**Task prompt:**
In the entries below, how many lines hold the string "part"? Give only the number.

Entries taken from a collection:
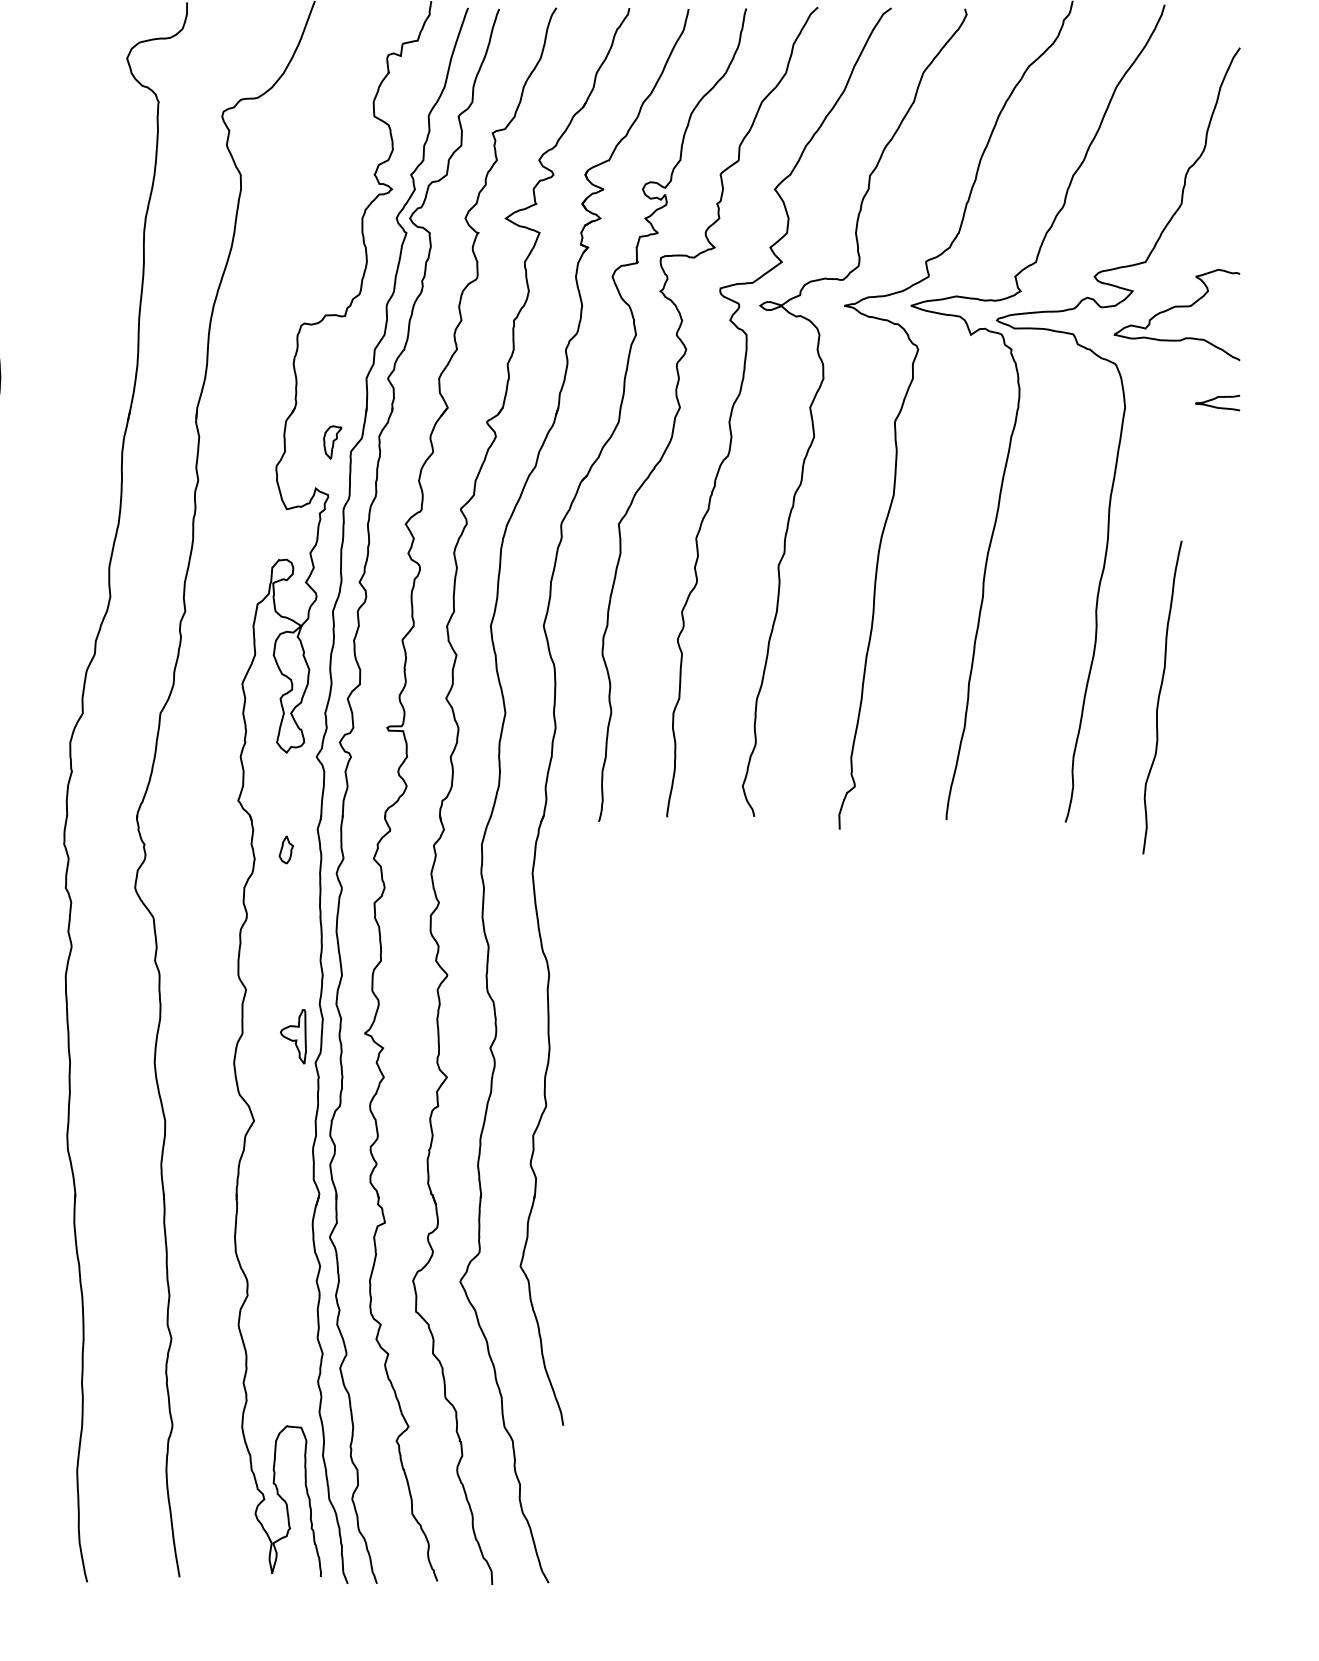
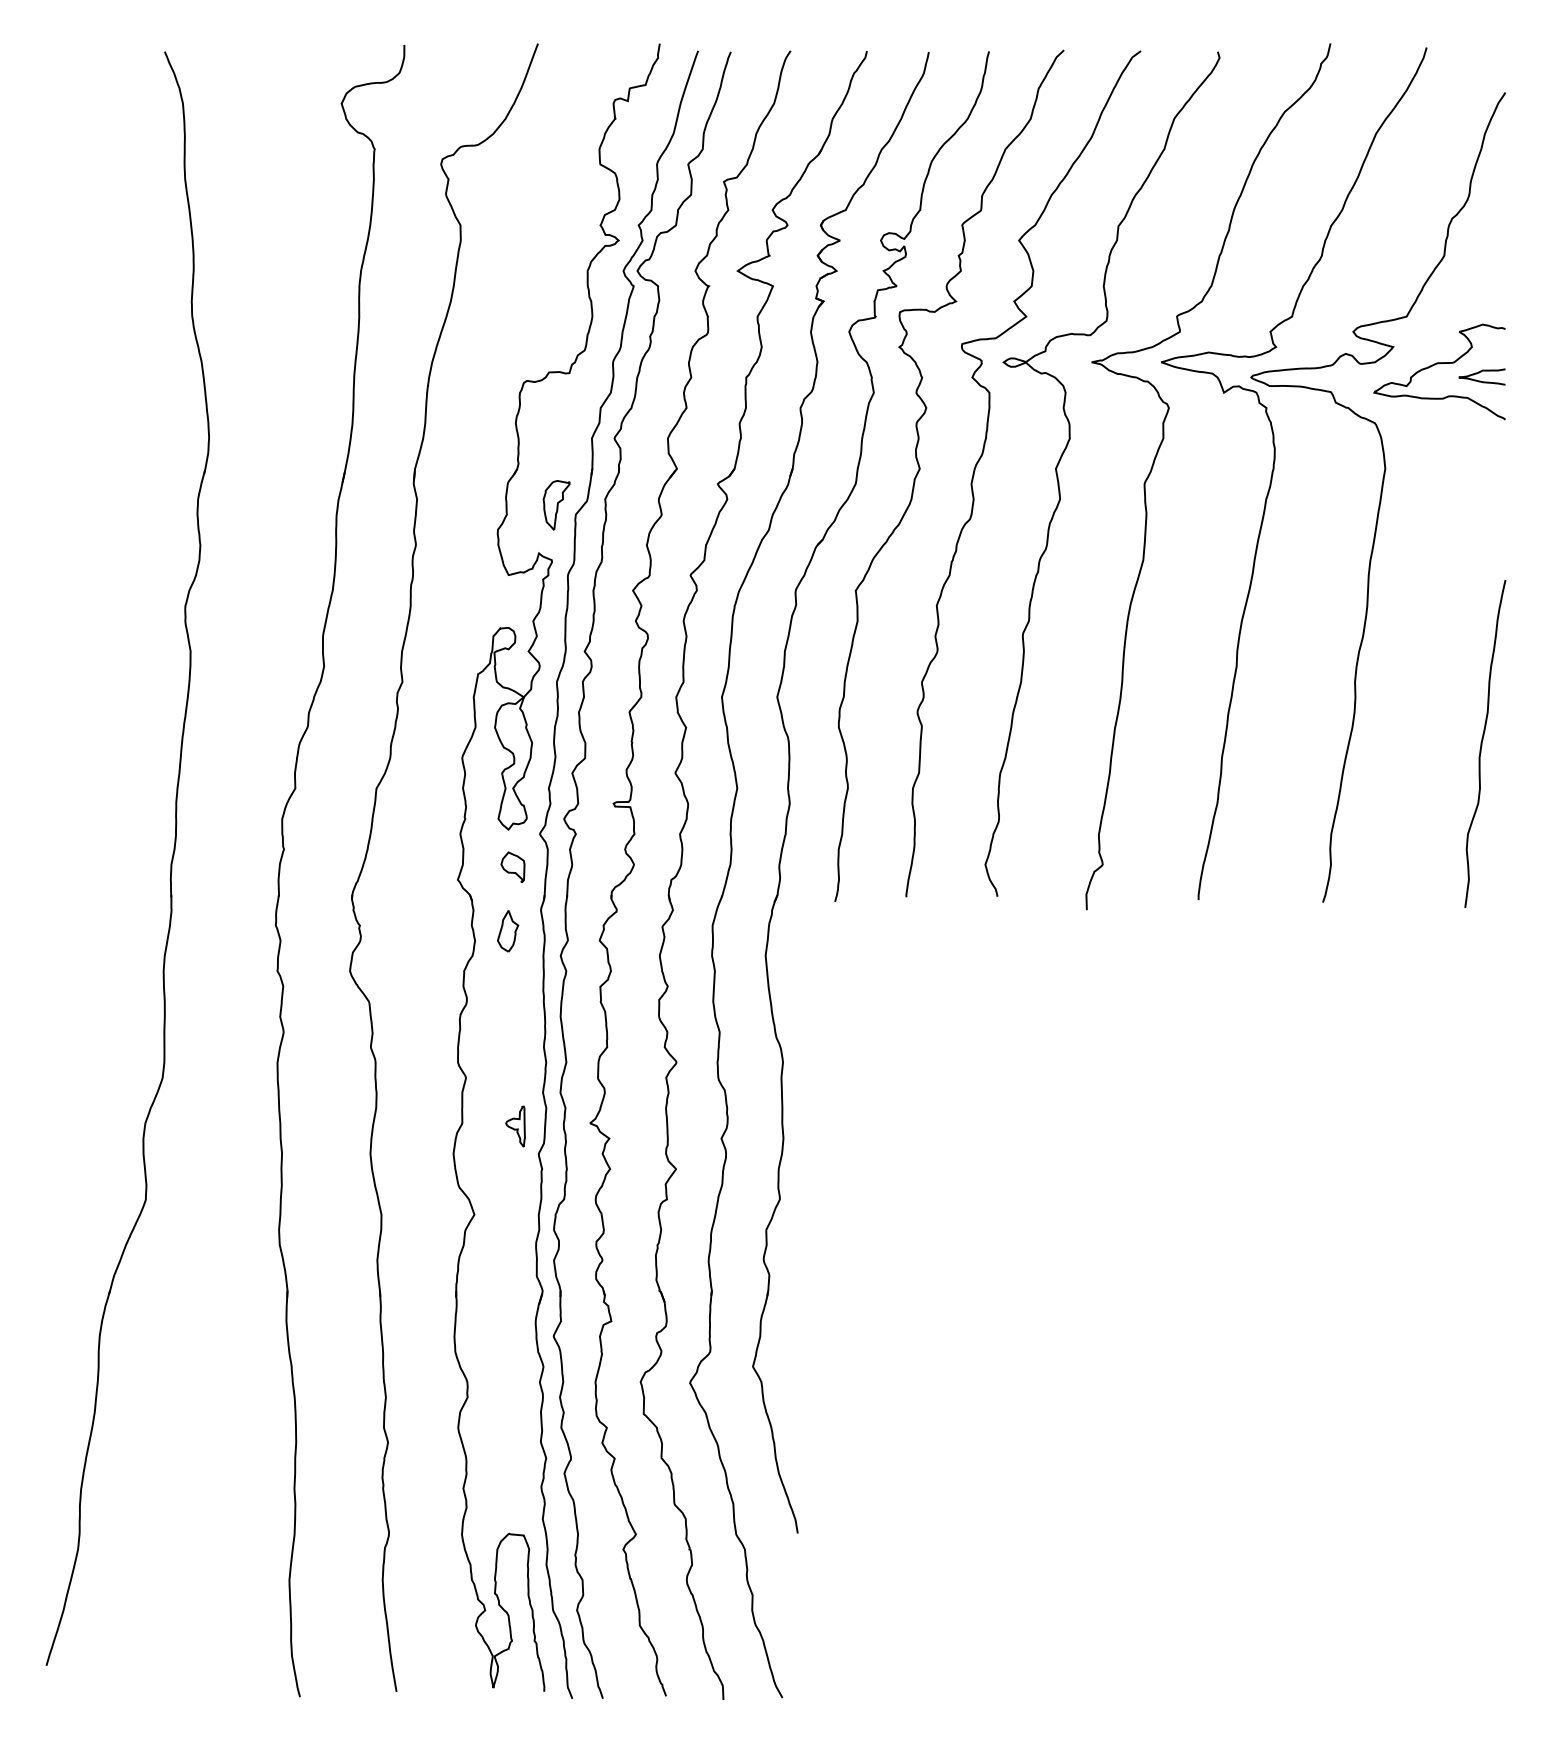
curve: (1215, 399) -> (1479, 373), moved
part: (332, 442) -> (556, 505), size x1.43
curve: (1159, 697) -> (1482, 743), moved
part: (290, 788) -> (512, 867), added
part: (286, 850) -> (508, 931), size x1.43
part: (293, 1036) -> (515, 1126), size x0.71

**Task answer:**
4